Task directions. Please copy each line below that contains the word "linejoin".

Data extracts.
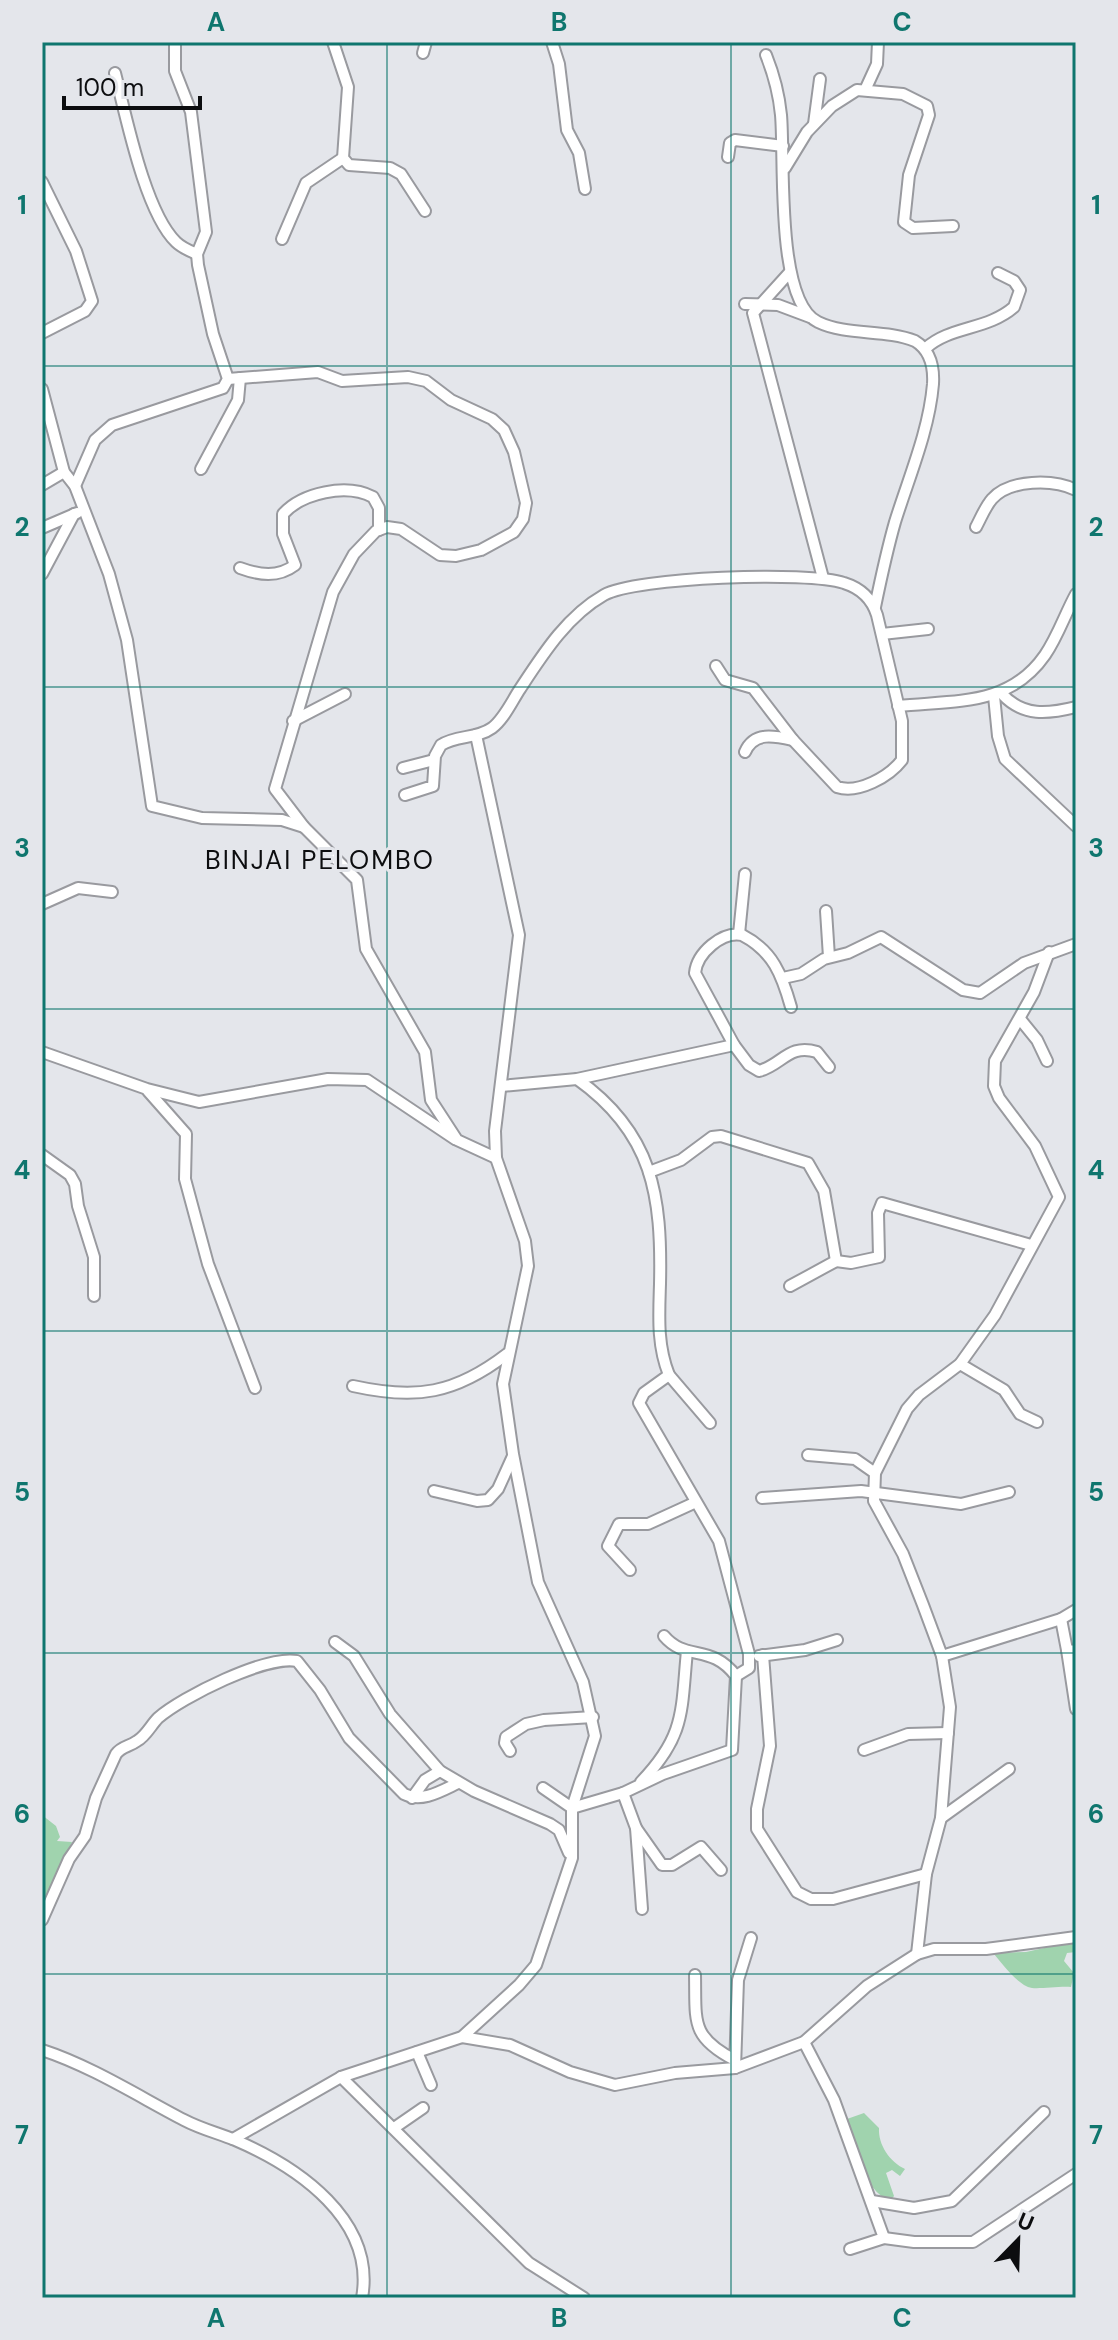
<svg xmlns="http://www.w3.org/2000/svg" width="1118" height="2340" viewBox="0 0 1118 2340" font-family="'DM Sans',sans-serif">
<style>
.green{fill:#a0d3ae}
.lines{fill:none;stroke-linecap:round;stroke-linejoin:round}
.minor-casing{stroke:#999a9f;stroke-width:14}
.minor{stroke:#fff;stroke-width:10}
.grid{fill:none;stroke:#0f766e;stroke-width:2;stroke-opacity:0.55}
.labels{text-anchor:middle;stroke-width:6;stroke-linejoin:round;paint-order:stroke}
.quarter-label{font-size:26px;letter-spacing:2px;fill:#0c0d0f;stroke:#e4e6eb}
.neatline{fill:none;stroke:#0f766e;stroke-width:3}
.grid-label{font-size:26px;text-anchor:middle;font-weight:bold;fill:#0f766e}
</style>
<rect width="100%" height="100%" fill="#e4e6eb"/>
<g class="green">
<path d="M 42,1815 L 56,1826 L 60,1837 L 57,1841 L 72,1842 L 42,1908 Z"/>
<path d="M 1076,1941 L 1076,1952 L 1067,1953 L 1064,1961 L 1074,1973 L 1071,1987 C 1060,1986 1041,1989 1032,1988 C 1018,1986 1002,1963 993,1953 L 1026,1952 Z"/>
<path d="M 864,2113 L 879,2128 C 878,2145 890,2162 905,2169 L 900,2176 L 892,2170 L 886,2173 L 894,2196 L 890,2201 C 862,2190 856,2144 847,2119 Z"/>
</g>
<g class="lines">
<defs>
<g id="minor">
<path d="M 333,42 L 348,87 L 343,158 L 349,165 L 390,168 L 401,174 L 425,211"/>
<path d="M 552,42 L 559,64 L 567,130 L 579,153 L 585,189"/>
<path d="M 423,53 L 426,42"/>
<path d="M 766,55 C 774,75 779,94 781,115 C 785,159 775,301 818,322 C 847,336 885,329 915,341 C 930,350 934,367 933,384 C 929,431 909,477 895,522 C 887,550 881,578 875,607"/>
<path d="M 115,73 C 126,116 145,212 176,242 C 182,248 190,251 197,254"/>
<path d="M 866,88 L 877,64 L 878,42"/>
<path d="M 814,124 L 820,79"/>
<path d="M 728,157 L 730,143 L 735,140 L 783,146"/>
<path d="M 785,168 L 807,132 L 832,106 L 857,90 L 903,94 L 927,106 L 929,115 L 909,175 L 904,222 L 913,228 L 953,226"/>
<path d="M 42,182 L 76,251 L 92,301 L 85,311 L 42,333"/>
<path d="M 282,239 L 306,183 L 343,158"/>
<path d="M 790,272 L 753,313 L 823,578"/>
<path d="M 745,304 L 778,305 L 810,317"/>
<path d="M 926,348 C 950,326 988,330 1014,307 L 1020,290 L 1014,281 L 998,273"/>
<path d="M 228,379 L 318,372 L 342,381 L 408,377 L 426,381 L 451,400 L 492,419 L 504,430 L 514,452 L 526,503 L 523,519 L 514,532 L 481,550 L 456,556 L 440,555 L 401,529 L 387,527 L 376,531 L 354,554 L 333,592 L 275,789 L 304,827 L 357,880 L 366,949 L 425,1052 L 431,1100 L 457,1140 L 496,1158"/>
<path d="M 42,389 L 64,472 L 75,486 L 109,574 L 127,640 L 152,806 L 202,818 L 282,820 L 304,827"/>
<path d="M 201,469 L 238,400 L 240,378"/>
<path d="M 42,485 L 64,472"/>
<path d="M 75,486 L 95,440 L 112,425 L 223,388 L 228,379 L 213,334 L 198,265 L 197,254 L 206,232 L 191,112 L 175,71 L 175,42"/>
<path d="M 976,527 C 981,518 985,507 992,499 C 1010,479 1053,479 1076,490"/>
<path d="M 42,528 L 77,513"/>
<path d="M 240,568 C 259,575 278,578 295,565 L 283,534 L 283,514 C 302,493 346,483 373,497 L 379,508 L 379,530"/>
<path d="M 42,574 L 74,514"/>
<path d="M 882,634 L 928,629"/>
<path d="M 1002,694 C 1023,717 1048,714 1076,707"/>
<path d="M 994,696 L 998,736 L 1005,759 L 1076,826"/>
<path d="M 898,706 C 955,700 1009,707 1045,655 C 1058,636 1065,614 1076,594"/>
<path d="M 293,721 L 345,694"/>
<path d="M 745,752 C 754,731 775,736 793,740"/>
<path d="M 403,768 L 434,760"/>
<path d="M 405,795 L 433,786 L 435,756 L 441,745 C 456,735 477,739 492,728 C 504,719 512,701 520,689 C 543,654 567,616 604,595 C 635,577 809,571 844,583 C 860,588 872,599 877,615 L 902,721 L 902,760 C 889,777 858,794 837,787 L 793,740 L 753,688 L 725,680 L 716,666"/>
<path d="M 42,904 L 78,888 L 112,892"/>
<path d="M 826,911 L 829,957"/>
<path d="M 739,934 L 745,874"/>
<path d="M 783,978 L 801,974 L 824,959 L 848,953 L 881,937 L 963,990 L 980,993 L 1024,963 L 1076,944"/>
<path d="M 1020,1019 L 1037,1040 L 1047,1061"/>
<path d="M 734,1045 L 695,973 C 697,953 722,931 742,935 C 773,951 782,975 791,1007"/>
<path d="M 42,1052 L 147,1089 L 199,1102 L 328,1079 L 367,1080 L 455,1139"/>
<path d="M 577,1079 C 653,1133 662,1196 660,1284 C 659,1316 657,1345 669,1375 L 644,1393 L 639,1403 L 719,1541 L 749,1654 L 749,1668 L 736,1676"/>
<path d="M 501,1086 L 577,1079 L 734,1045 L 749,1065 L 759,1071 C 782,1065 789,1043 817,1052 L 829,1067"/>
<path d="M 148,1091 L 186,1134 L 185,1179 L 208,1264 L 255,1388"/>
<path d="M 42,1155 L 70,1175 L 75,1184 L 78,1206 L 94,1257 L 94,1296"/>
<path d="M 649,1172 L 681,1160 L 712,1137 L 721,1136 L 808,1163 L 824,1191 L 836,1261 L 790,1286"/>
<path d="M 836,1261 L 851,1263 L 879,1257 L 878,1213 L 882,1203 L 1031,1245"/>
<path d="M 960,1364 L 1004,1390 L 1020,1414 L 1037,1422"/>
<path d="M 669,1375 L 710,1423"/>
<path d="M 353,1386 C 416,1400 455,1394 507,1354"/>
<path d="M 808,1455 L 855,1459 L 875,1473"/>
<path d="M 434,1491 L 477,1501 L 488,1500 L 498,1489 L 513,1456"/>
<path d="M 762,1498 L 861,1491 L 961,1504 L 1009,1492"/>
<path d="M 630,1570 L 608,1546 L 619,1524 L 648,1524 L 694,1503"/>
<path d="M 1061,1619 L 1076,1610"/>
<path d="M 335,1642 L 354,1656 L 390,1714 L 440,1771 L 474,1791 L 550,1824 L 559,1830 L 569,1853"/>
<path d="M 1067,1650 L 1076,1709"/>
<path d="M 763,1655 L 770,1746 L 757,1809 L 757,1829 L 797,1892 L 811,1899 L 833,1899 L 926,1874"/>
<path d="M 759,1656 L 805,1650 L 837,1640"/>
<path d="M 942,1656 L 1061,1619 L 1067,1650 L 1076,1651"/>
<path d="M 864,1750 L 908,1734 L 948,1733"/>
<path d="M 510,1751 L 505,1743 L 506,1737 L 526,1724 L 544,1720 L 593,1717"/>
<path d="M 641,1782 C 686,1735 681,1711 687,1651"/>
<path d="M 543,1788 L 572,1808 L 623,1793 L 663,1774 L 732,1750 L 736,1676 C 711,1643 686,1662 664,1636"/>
<path d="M 623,1793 L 636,1828 L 642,1909"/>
<path d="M 412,1798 L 425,1780 L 440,1771"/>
<path d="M 941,1818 L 1009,1769"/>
<path d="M 636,1828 L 662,1865 L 672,1865 L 701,1847 L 721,1870"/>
<path d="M 42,1920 L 69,1859 L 85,1836 L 96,1798 L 116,1754 C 122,1746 129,1747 137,1741 C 146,1736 151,1725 158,1718 C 182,1697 266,1655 297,1661 L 320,1690 L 349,1738 L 404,1794 C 422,1803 441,1791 458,1783"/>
<path d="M 917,1954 L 926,1874 L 941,1818 L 950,1707 L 942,1656 L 923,1605 L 903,1554 L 874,1501 L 875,1473 L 907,1409 L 919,1395 L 960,1364 L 995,1315 L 1059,1197 L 1035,1146 L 999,1098 L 994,1086 L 995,1061 L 1034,992 L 1049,952"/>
<path d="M 695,1975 C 696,2021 690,2037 735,2060"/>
<path d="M 462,2037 L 510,2045 L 570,2072 L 615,2085 L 675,2073 L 735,2068 L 804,2042 L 867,1986 L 917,1954 L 934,1949 L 986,1949 L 1076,1937"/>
<path d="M 804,2042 L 834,2100 L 884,2238 L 850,2249"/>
<path d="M 42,2050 C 91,2066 138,2096 184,2120 C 201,2129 218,2133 235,2140 C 298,2167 376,2220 362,2298"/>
<path d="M 417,2052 L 431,2085"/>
<path d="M 735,2068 L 738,1980 L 751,1938"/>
<path d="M 341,2077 L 529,2263 L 584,2298"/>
<path d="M 394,2128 L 423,2108"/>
<path d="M 233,2139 L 341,2077 L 462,2037 L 519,1985 L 536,1965 L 572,1858 L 572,1808 L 595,1736 L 583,1682 L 538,1582 L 513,1454 L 503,1384 L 528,1266 L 525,1241 L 496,1158 L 495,1131 L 519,935 L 476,735"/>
<path d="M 872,2201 L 914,2208 L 952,2201 L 1044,2112"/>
<path d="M 884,2238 L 914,2242 L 973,2242 L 1076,2174"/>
</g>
</defs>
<use href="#minor" class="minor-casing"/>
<use href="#minor" class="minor"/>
</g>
<path class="grid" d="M 387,42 L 387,2298M 731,42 L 731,2298M 42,366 L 1076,366M 42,687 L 1076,687M 42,1009 L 1076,1009M 42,1331 L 1076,1331M 42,1653 L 1076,1653M 42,1974 L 1076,1974"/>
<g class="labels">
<g class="quarter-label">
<text x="320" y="869">BINJAI PELOMBO</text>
</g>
</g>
<rect width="1118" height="2340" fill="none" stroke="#e4e6eb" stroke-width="88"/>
<g transform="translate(1018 2240) rotate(23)" stroke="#e4e6eb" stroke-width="6" paint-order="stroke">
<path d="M0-6L14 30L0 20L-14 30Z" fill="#0c0d0f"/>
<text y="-12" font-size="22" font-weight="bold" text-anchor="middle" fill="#0c0d0f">U</text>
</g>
<path d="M64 96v12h136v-12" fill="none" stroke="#0c0d0f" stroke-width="4"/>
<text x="76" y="96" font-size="24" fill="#0c0d0f" stroke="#e4e6eb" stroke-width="6" paint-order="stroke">100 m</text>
<rect x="44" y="44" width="1030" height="2252" class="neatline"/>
<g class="grid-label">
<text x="216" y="31">A</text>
<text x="559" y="31">B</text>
<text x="902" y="31">C</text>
<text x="22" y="214">1</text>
<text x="1096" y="214">1</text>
<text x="22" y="536">2</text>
<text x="1096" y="536">2</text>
<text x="22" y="857">3</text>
<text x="1096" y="857">3</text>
<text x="22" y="1179">4</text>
<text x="1096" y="1179">4</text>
<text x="22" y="1501">5</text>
<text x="1096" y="1501">5</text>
<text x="22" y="1823">6</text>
<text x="1096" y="1823">6</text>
<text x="22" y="2144">7</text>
<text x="1096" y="2144">7</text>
<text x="216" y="2327">A</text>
<text x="559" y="2327">B</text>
<text x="902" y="2327">C</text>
</g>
</svg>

Exercise result.
.lines{fill:none;stroke-linecap:round;stroke-linejoin:round}
.labels{text-anchor:middle;stroke-width:6;stroke-linejoin:round;paint-order:stroke}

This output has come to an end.